她的心,瞬间揪了起来。
这个男人,是为了她和他的生计,才要去冒生命危险。
而她,却什么也做不了。
“我……”她张了张嘴,想说些什么,却又不知道该说什么。
说“你别去”?那他们吃什么?
说“你小心”?在这种生死攸关的时刻,这句话显得那么苍白无力。
陆远看了她一眼,似乎看穿了她的心思。
“等我回来。”
说完,他便拉开那扇吱呀作响的木门,头也不回地走进了漫天的风雪之中。
“砰。

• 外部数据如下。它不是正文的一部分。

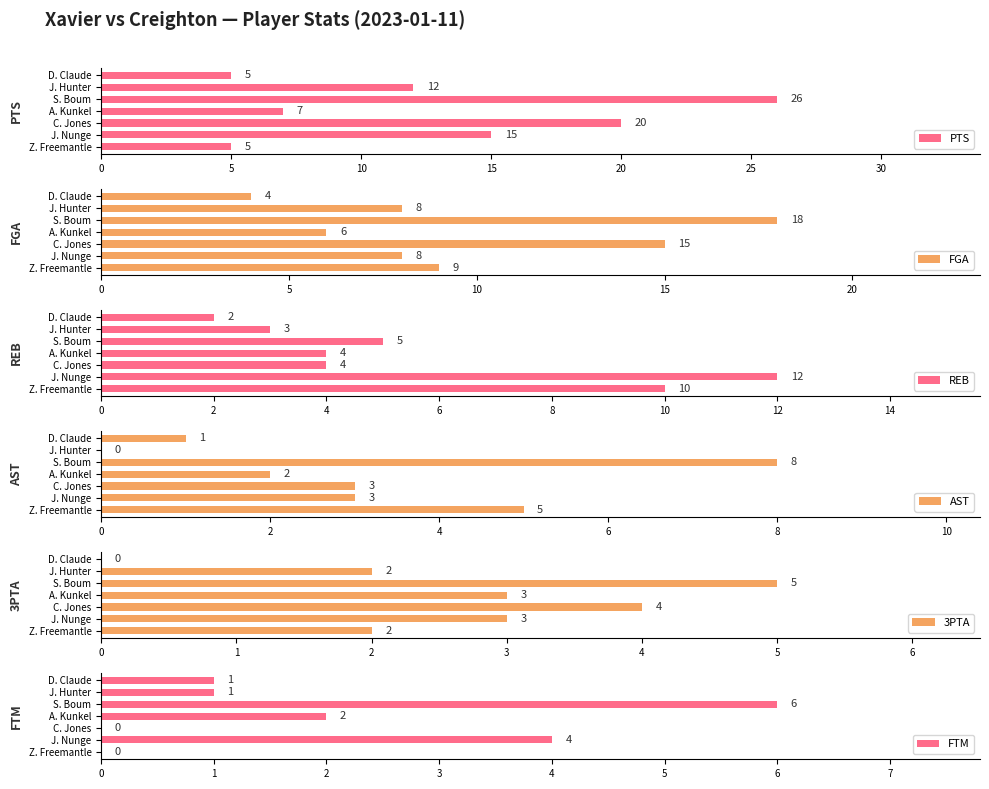

What is the value of the AST bar at the 3rd from the left?

3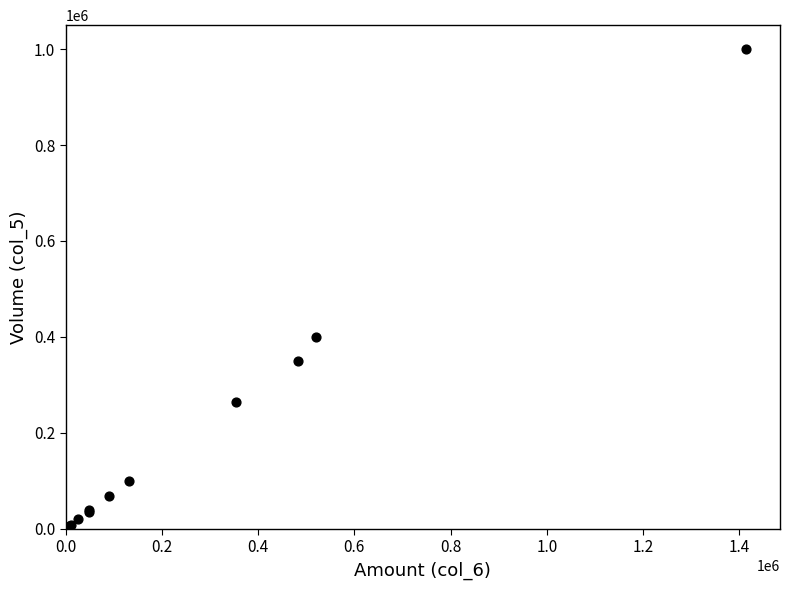

What Y value in the scatter plot is closest to 500500?

400000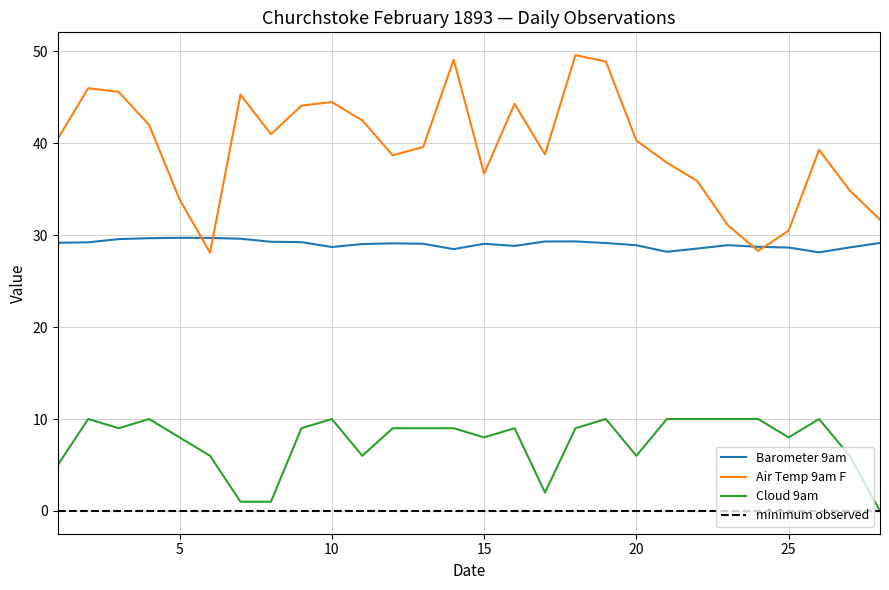

Which series has the largest range (max minus min)?

Air Temp 9am F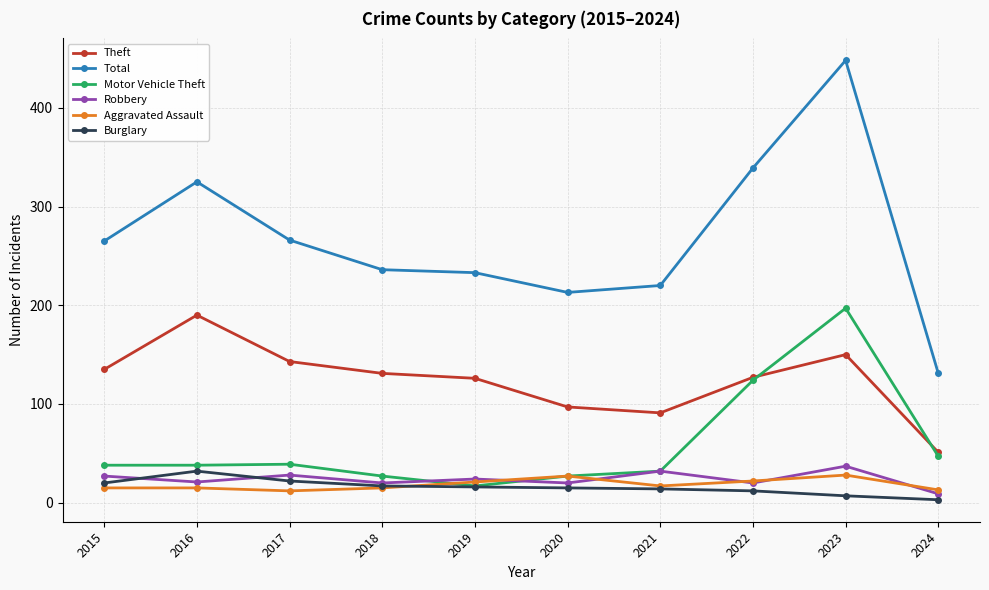

How many data points does each series have?

10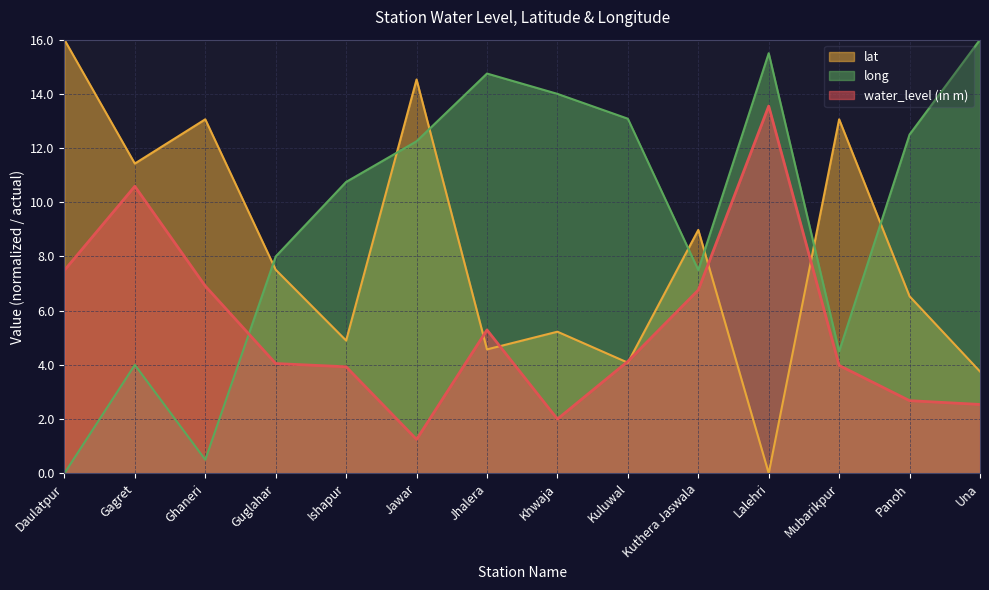

True or false: lat has more than 2 interior local peaks.

True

”
木门被关上,也将屋外的风雪隔绝。
屋子里,只剩下林知念一个人。
她站在原地,怔怔地看着那扇门,仿佛能透过门板,看到那个消失在风雪中的背影。
等我回来。
这四个字,像一颗石子,投进了她死寂的心湖,泛起了一圈又一圈的涟漪。
……
山路,比陆远想象中还要难走。
积雪没过了膝盖,一脚深一脚浅,每走一步都要耗费巨大的体力。
刺骨的寒风像刀子一样,刮在脸上,生疼。
陆远将头缩在破旧的棉袄里,眯着眼睛,艰难地辨认着方向。
这片山林,原主来过无数次,记忆还算清晰。
他知道哪里有山泉,哪里有野兽经常出没的痕迹。
但他现在面临的最大问题,不是找不到猎物,而是体力。
这具身体太虚弱了,长时间的营养不良,让他走几步就有些喘。
不行,必须尽快找到食物,补充能量。
陆远靠在一棵大树下,喘了口气,从怀里掏出一个用油纸包着的东西。
打开一看,是半块干硬的麦饼。
这是家里最后一点干粮了。
他掰了一小块,塞进嘴里,就着雪,艰难地咽了下去。
冰冷的麦饼划过喉咙,像是吞下了一块石头。
但好歹,肚子里有了点东西,身体也恢复了一些力气。
他继续往山林深处走去。
越往里走,积雪越厚,野兽的踪迹也渐渐多了起来。
陆-远在一处背风的山坳里,发现了一排梅花状的脚印。
是兔子。
看脚印的新鲜程度,应该过去没多久。
陆远精神一振,立刻压低身子,循着脚印,小心翼翼地追踪过去。
作为现代人,他虽然没正经打过猎,但没吃过猪肉也见过猪跑。
他知道,这种天气,兔子一般会躲在灌木丛或者石头缝里。
他放轻脚步,拨开身前的积雪,目光锐利地扫视着周围的一切。
终于,在一处被白雪覆盖的低矮灌木丛下,他看到了两只长长的耳朵。
那是一只雪兔,一身洁白的毛皮,几乎和周围的雪地融为一体。如果不是那两只耳朵动了一下,陆远几乎发现不了它。
找到了!陆远的心跳开始加速。
他缓缓地从背后取下猎弓,抽出一支箭,搭在弦上。
他的动作很慢,很轻,生怕惊动了那个小东西。
指节早已冻得发木,失去了任何触感。
陆远唯一能感觉到的,是弓弦深深勒进皮肉的压力。